Mars Mission: "It's the biggest and most exciting we've ever seen."
Photo: Video by kgun9.com
Reporter: Valerie Cavazos
TUCSON (KGUN9-TV) -- Eight months in space. 354 million miles traveled. 2.5 billion dollars spent. And after all that, it will take only minutes, just minutes to determine elation or disaster.
The Mars rover, Curiosity, will enter the planet's atmosphere at 13,000 miles per hour on Sunday. It's such a dramatic and defining event, that NASA put together a short movie titled "7 Minutes of Terror." That's the amount of time it will take Curiosity to come through the atmosphere and either crash or land safely. It is set to land at 10:31pm.
Arizona has more than a half-dozen scientists involved in the Mars Science Laboratory -- the mission's official name.

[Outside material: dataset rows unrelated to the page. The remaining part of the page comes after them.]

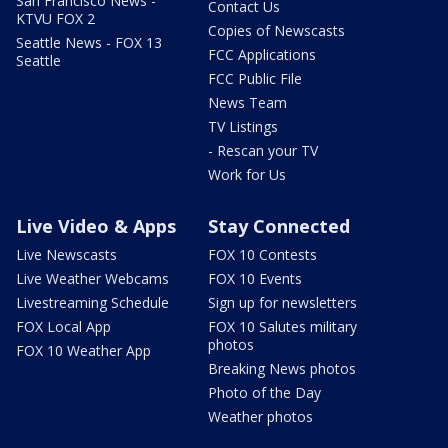
San Francisco News -
Contact Us
KTVU FOX 2
Copies of Newscasts
Seattle News - FOX 13
FCC Applications
Seattle
FCC Public File
News Team
TV Listings
- Rescan your TV
Work for Us
Live Video & Apps
Stay Connected
Live Newscasts
FOX 10 Contests
Live Weather Webcams
FOX 10 Events
Livestreaming Schedule
Sign up for newsletters
FOX Local App
FOX 10 Salutes military
photos
FOX 10 Weather App
Breaking News photos
Photo of the Day
Weather photos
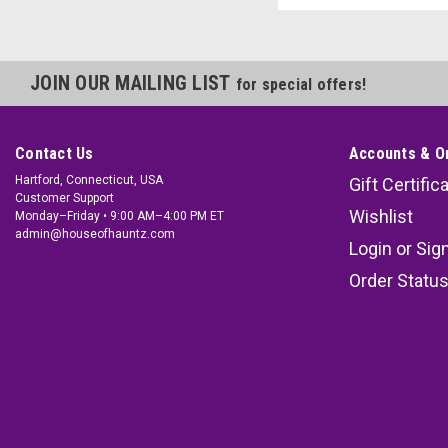
JOIN OUR MAILING LIST
for special offers!
Contact Us
Accounts & O
Hartford, Connecticut, USA
Gift Certific
Customer Support
Wishlist
Monday–Friday • 9:00 AM–4:00 PM ET
admin@houseofhauntz.com
Login
or
Sig
Order Statu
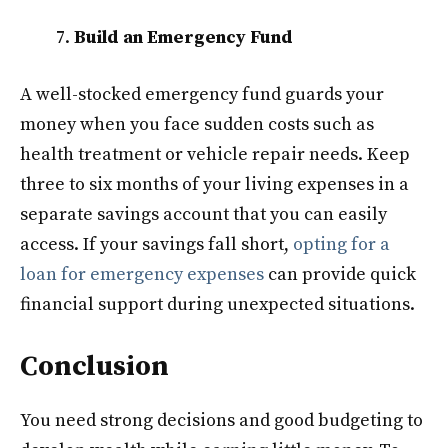
Build an Emergency Fund
A well-stocked emergency fund guards your
money when you face sudden costs such as
health treatment or vehicle repair needs. Keep
three to six months of your living expenses in a
separate savings account that you can easily
access. If your savings fall short,
opting for a
loan for emergency expenses
can provide quick
financial support during unexpected situations.
Conclusion
You need strong decisions and good budgeting to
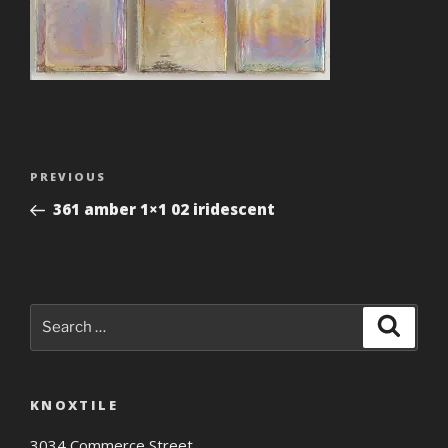
Post
Previous
PREVIOUS
navigation
Post
361 amber 1×1 02 iridescent
Search
Search
for:
KNOXTILE
3034 Commerce Street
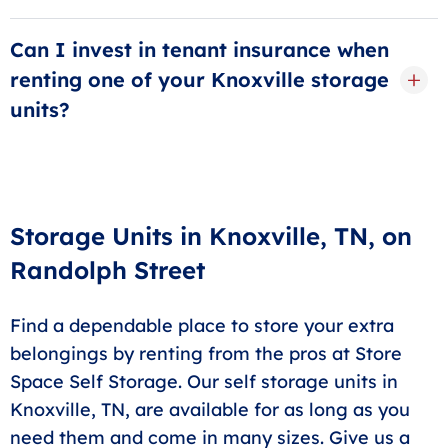
A
5x10 storage unit
will give you enough space for a
one-bedroom apartment. If you pack your space
Can I invest in tenant insurance when
wisely, you can fit many boxes, furniture, electronics,
renting one of your Knoxville storage
and more in one of these spaces. If you need more
units?
flexibility, a 10x10 or 10x15 option can provide that
extra wiggle room.
Yes! You can give yourself extra coverage by investing
in one of our tenant protection plans. This will also
give you valuable peace of mind while away from
your storage unit. Contact our office for more specific
Storage Units in Knoxville, TN, on
details.
Randolph Street
Find a dependable place to store your extra
belongings by renting from the pros at Store
Space Self Storage. Our self storage units in
Knoxville, TN, are available for as long as you
need them and come in many sizes. Give us a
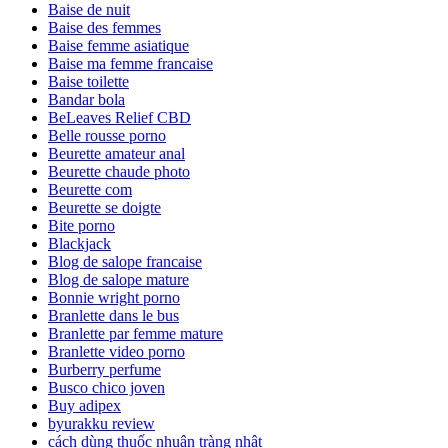
Baise de nuit
Baise des femmes
Baise femme asiatique
Baise ma femme francaise
Baise toilette
Bandar bola
BeLeaves Relief CBD
Belle rousse porno
Beurette amateur anal
Beurette chaude photo
Beurette com
Beurette se doigte
Bite porno
Blackjack
Blog de salope francaise
Blog de salope mature
Bonnie wright porno
Branlette dans le bus
Branlette par femme mature
Branlette video porno
Burberry perfume
Busco chico joven
Buy adipex
byurakku review
cách dùng thuốc nhuận tràng nhật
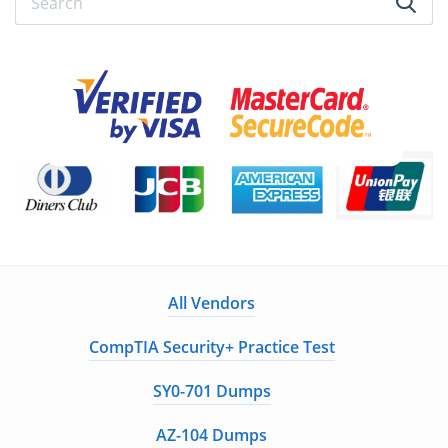
All Vendors
CompTIA Security+ Practice Test
SY0-701 Dumps
AZ-104 Dumps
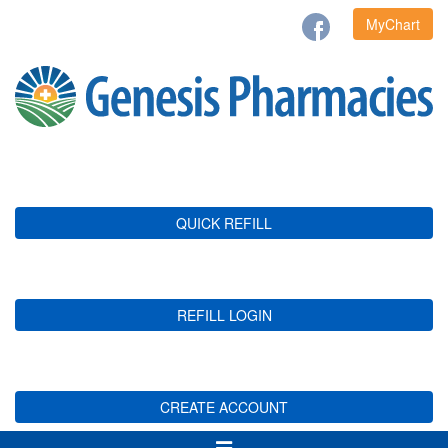
MyChart
QUICK REFILL
REFILL LOGIN
CREATE ACCOUNT
Toggle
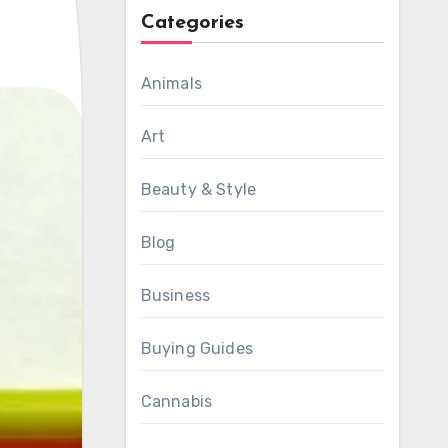
Categories
Animals
Art
Beauty & Style
Blog
Business
Buying Guides
Cannabis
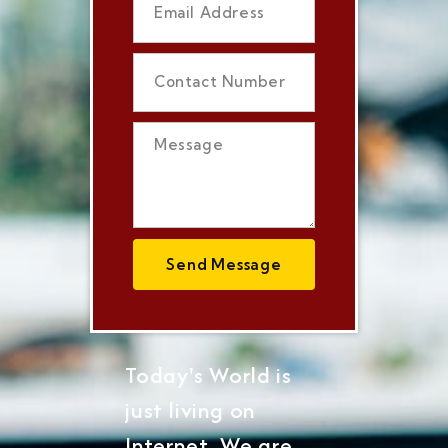
Send Message
Today's World is
just living on
Internet, We are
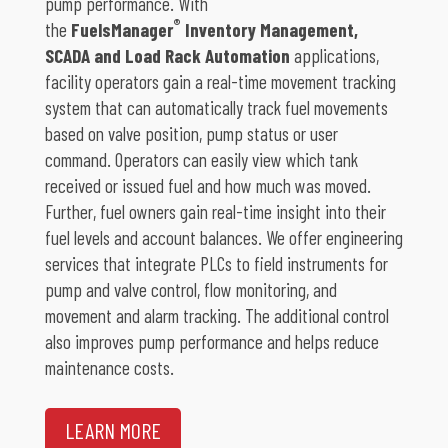
pump performance. With
®
the
FuelsManager
Inventory Management,
SCADA and Load Rack Automation
applications,
facility operators gain a real-time movement tracking
system that can automatically track fuel movements
based on valve position, pump status or user
command. Operators can easily view which tank
received or issued fuel and how much was moved.
Further, fuel owners gain real-time insight into their
fuel levels and account balances. We offer engineering
services that integrate PLCs to field instruments for
pump and valve control, flow monitoring, and
movement and alarm tracking. The additional control
also improves pump performance and helps reduce
maintenance costs.
LEARN MORE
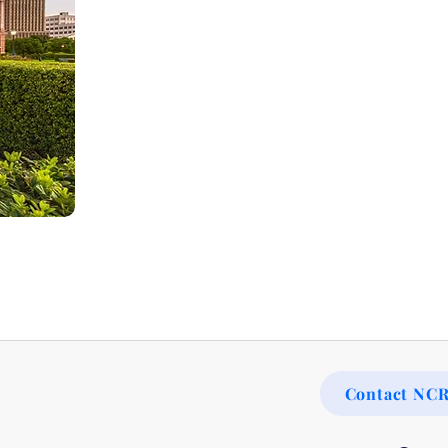
Contact NC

What could possibly go wrong on this latest mission to Mars? That's what Dr. Peter Smith said mission engineers asked themselves -- and tried to answer -- before Curiosity was hurled into space toward the red planet. "So I feel very comfortable that we have a 99 percent chance of a safe landing, but you never know, something could happen, of course," he said. And Smith should know -- because he has been involved in a few Mars missions from the late 90's. He led the last one -- the Phoenix Mars Landing.
KGUN9 reporter Valerie Cavazos asked why he wasn't involved in this mission. He laughed, "I was busy running the Phoenix mission when they put this one together."
Nonetheless, He knows first-hand of the potential risks, especially since Curiosity is both bigger and heavier than any of its predecessors. "This rover is nuclear powered unlike the solar powered previous rovers. It has 12 instruments and it's built to last at least two years or 1 Martian years."
But it has to land first. If and when it does, there's a lot riding on its discoveries as NASA considers cutting space exploration. "And now we are on the verge of really tremendous discovery. This would be the absolute worst time to stop funding space research. We have to get excitement generated again like we did in the 60's."
Smith believes these missions also help spark student's interest in science and space -- in students like 5th grader Michael Hahka. "I think it's going to be great. Tomorrow (Sunday) is going to be exciting."
Scientists will know tomorrow if the risk was worth it. It's a complex landing and NASA will know within minutes if it safely touched ground on the planet. If there's no signal from the rover, it could take hours or days to find out if there's simply a glitch in communication or it crashed or burned during the descent.
A "public" landing party at Sky Bar is scheduled to begin at 8:30pm Sunday evening or you can view the event at home -- live on NASA tv.